# split_in_folders
## Splits training data into train/test folders
Author - Ilan Valencius

Date: 1-31-22

**Input Directory**
* Images
  * img_1, img_2, ...
* Masks
  * mask_1, mask_2, ...
* *Note* indexes of img = indexes of mask i.e. img_1 <-> mask_1
* *Note* file-names of masks and images should be identical so they are sorted in the same alphabetical order

**Output Directory**
* Training (can change this name)
  * training_sources
    * img_1, img_2, ...
  * training_targets
    * mask_1,  mask_2, ...
* Test (can change this name)
  * test_sources
    * img_n, ...
  * test_targets
    * mask_n, ...

*Note*: please manually set up file architecture, training_source, training_targets, etc. must have exact same filename|

In [1]:
# Import dependencies
import os
import random

In [2]:
# Set parameters
img_folder = "D:\\Snyder_UNet_spring_2022\\UNet_data\\landcover.ai.v1\\img_output\\" # Folder containing images (use '\\' AND absolute path)
img_file_ext = "*.jpg" # File extension with regex: *.png for png files, *.tif for tiff files

mask_folder = "D:\\Snyder_UNet_spring_2022\\UNet_data\\landcover.ai.v1\\mask_output\\" # Folder to save new grayscale images
mask_file_ext = "*.jpg" # File extension with regex: *.png for png files, *.tif for tiff files

training_folder = "D:\\Snyder_UNet_spring_2022\\UNet_data\\landcover.ai.v1\\landai_training\\"
test_folder = "D:\\Snyder_UNet_spring_2022\\UNet_data\\landcover.ai.v1\\landai_test\\"

# Get lists of filenames in folders
img_files = sorted(os.listdir(img_folder))
mask_files = sorted(os.listdir(mask_folder))

# Get number of values in test sample
test_percentage = 0.2
test_n = int(test_percentage * len(img_files))
print("Number of samples: %d"%(len(img_files)))
print("Numbe of samples in training set: %d"%(test_n))

Number of samples: 10674
Numbe of samples in training set: 2134


In [3]:
# Shuffle both lists together
combined_files = list(zip(img_files, mask_files))
random.shuffle(combined_files)
img_files, mask_files = zip(*combined_files)
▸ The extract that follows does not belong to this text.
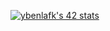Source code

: [![ybenlafk's 42 stats](https://badge.mediaplus.ma/binary/ybenlafk)](https://github.com/oakoudad/badge42)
# Sanity check to make sure image and masks align
print(img_files[0])
print(mask_files[0])

# Put files into training dataset
for i in range(test_n, len(img_files)):
    img = img_files[i]
    mask = mask_files[i]

    new_img_path = training_folder + "training_sources\\" + os.path.basename(img)
    new_mask_path = training_folder + "training_targets\\" + os.path.basename(mask)
    
    os.rename(img_folder + img, new_img_path)
    os.rename(mask_folder + mask, new_mask_path)
    
# Put files into test dataset
for i in range(test_n):
    img = img_files[i]
    mask = mask_files[i]
    
    new_img_path = test_folder + "test_sources\\" + os.path.basename(img)
    new_mask_path = test_folder + "test_targets\\" + os.path.basename(mask)
    
    os.rename(img_folder + img, new_img_path)
    os.rename(mask_folder + mask, new_mask_path)



M-33-32-B-b-4-4_106.jpg
M-33-32-B-b-4-4_106.jpg